Quando ouvimos a palavra literatura, nosso imaginário social não nos leva à sabedoria popular. Ao contrário, remete-nos aos mais experientes com as “letras” e nos faz pensar. O nosso subconsciente letrado nos remete imediatamente aos clássicos e eruditos e nos esquecemos facilmente que a literatura pode extrapolar as barreiras da intelectualidade.
O mesmo se dá quando falamos em poemas. A maioria de nós pensa em Clarice, Vinícius, Carlos... Mas nem nos lembramos dos “Joões e tampouco das Severinas”! Talvez seja porque “João” lembra D. João VI que lembra a mentirosa descoberta que lembra...! Ou talvez por ser um nome popular demais e antigo, para não adjetivar como medieval. Medieval lembra raízes e nelas está presente a oralidade do ser humano!

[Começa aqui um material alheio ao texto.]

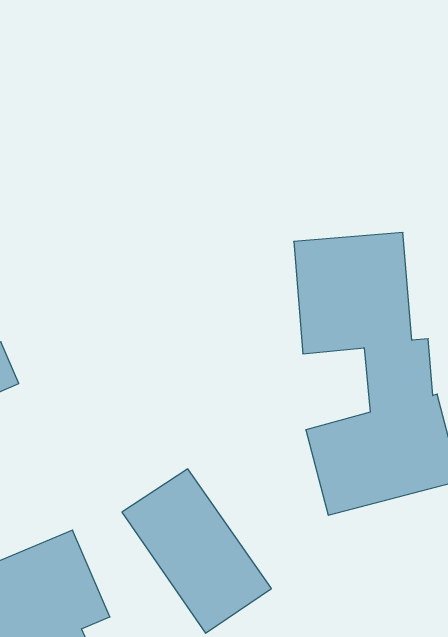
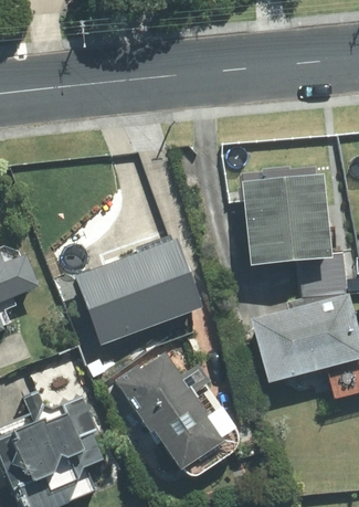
building: none -> [78,239,202,344]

Contada; o que foi dito? Passado à frente? Pode ser também “contar”: Um, dois, três... “Escansão”! Pronto. A palavrinha é feia, parece conversa hermética de subversivo. Subversivo, forca, corda, cordel... O nosso pensamento trigueiro saltita de palavra em palavra concatenando uma à outra e então se descobre uma frase, um verso, um poema... Assim é a “Descoberta da Literatura”. Palavra após palavra e, com maestria, João Cabral de Melo Neto nos fascina com o seu “romance”.
Como pano de fundo o poeta deixa clara a possibilidade de ampliar descobertas, basta que se tenha sede de saber! No caso, os “cassacos do eito”! A reunião era semanal. Podiam “escrever” e/ou “ler” suas narrativas em redondilha maior; melhor dizendo, em versos de sete sílabas métricas! Falamos difícil? Com certeza não! Vejam:
“Batatinha quando nasce
Esparrama pelo chão
Menininha quando dorme
Põe a mão no coração”
Difícil entender? Não na prática, realizada tão espontaneamente. E de espontaneidade os cassacos do eito entendiam, com seu saber popular expresso pela oralidade, cujo repertório mais se enriquecia após sessões de cordel. E o filho de engenho? O pequeno, e por que não dizer grande tutor, era o leitor que com maestria transformava o ilegível e desconhecido em concreto e sonoro àqueles indivíduos excluídos da sorte.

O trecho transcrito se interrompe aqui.